Scottish tax haven firms have nothing to do with Scotland – and it’s time we did something about them
What sector of the economy has seen the creation of almost 6,000 new firms in the last year alone and has sparked interest from the world over? The answer, according to many critics, is Scotland’s tax haven industry of which Scottish Limited Partnerships (SLPs) are the key driver.
The Scottish Limited Partnership - a way of registering your business that has existed for over a century - has become attractive to investors around the world of late, as SLPs need not register for UK tax or provide financial reports if they conduct business abroad. They have a separate legal personality and have become popular for many legitimate purposes such as private equity and property investment fund structures. However, many critics argue that they are also the perfect vehicles to mask money linked to criminal activity, fraud and tax avoidance.
It has been reported that a staggering 95 per cent of SLP registrations in the year to April 2016 had faceless offshore corporations for partners, creating an ideal terrain for financial crime to flourish.
But despite what the name suggests, Scottish Limited Partnerships have very little at all to do with Scotland.

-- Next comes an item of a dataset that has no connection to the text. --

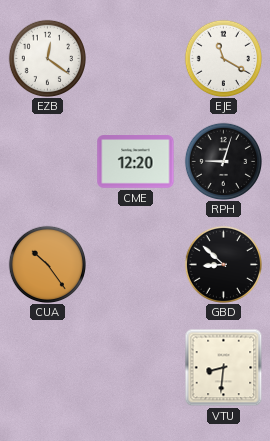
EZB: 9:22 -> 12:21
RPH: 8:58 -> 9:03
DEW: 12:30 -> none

Introduced by the UK Government under Liberal Chancellor Herbert Asquith in 1907; the regulation, operation and dissolution of SLPs remain the exclusive preserve of Westminster.
The Scottish Government and others may certainly make representations to the Treasury on the governance of company law – as the Scottish Government’s Finance Secretary Derek Mackay did just last week on this very issue – but it is incumbent upon the UK Government to actually do something about it.
But where concerns exist about the potential for dubious tax practices that are fundamentally unethical and an affront to the principles of fair taxation, how reliably can we expect this UK Government to act?
On the steps of Downing Street, Theresa May vowed: “When it comes to taxes, we’ll prioritise not the wealthy, but you.”
But Theresa May forgets that she has been part of a key part of a government that has singularly failed to get to grips with tax avoidance.
In 2013, it was the Tory UK Government that stood in the way of EU efforts to increase transparency around offshore trusts. Facing the prospect of a central register of the owners of such trusts, our Prime Minister personally wrote to the highest-ranking official in the European Union to argue that trusts should not automatically be subject to the same transparency requirements as companies. ?The need to clamp down on tax injustice was heightened by the release of the Panama Paper documents in which 11.5 million files from the database of the world’s fourth biggest offshore firm, Mossack Fonseca, were leaked and published. The papers linked over 143 politicians from around the world to the offshore tax haven, and held a strong connection to the UK. Even the former Prime Minister’s father was named during the leak, having operated an offshore account for 30 years that avoided British tax.
May cannot distance herself from a government of which she was an integral part. And on tax, the Tories have guarded the cloth of the rich whilst insisting that the middle and low earners pay the price.
And they have had plenty of opportunities. My SNP colleagues and I have continuously called on the UK Government to increase transparency and accountability. Following the Panama Papers, we called on the Tories to go further on new measures to crack down on tax evasion and aggressive tax avoidance - pointing out that illicit cross-border financial flows are estimated at more than £1 trillion dollars per year, a figure that amounts to ten times more than global foreign aid budgets combined. ?In our Alternative Queen’s Speech, we called for the Treasury to convene a commission into the simplification of the tax code, which would boost tax yield, encourage compliance, and avoid exploitative loopholes such as the abhorrent and unjustifiable Mayfair tax loophole.
Prime Minister May has much to do if she wants to make the tax system start working for the middle and low earners.
She could start with the Scottish Limited Partnership. Whilst it has many legitimate purposes, there is enough evidence implicating them in dodgy tax arrangements that gives me and many others cause for concern.
It’s time we did something about them.
At the very least, there should be a full review of the way in which Scottish Limited Partnerships operate. That review should take full account of the views of the Scottish Government, and of charities who have evidence to present. It should come forward with robust recommendations about how to limit the potential for tax impropriety.
The Finance Bill will enter its final consideration when the Westminster Parliament returns in September. An SNP amendment in my name will give Theresa May and her Government the opportunity to act on SLPs. I would warmly welcome their support. I fear that if they fail to give it; it will serve as yet another reminder of whose interests they are really working for.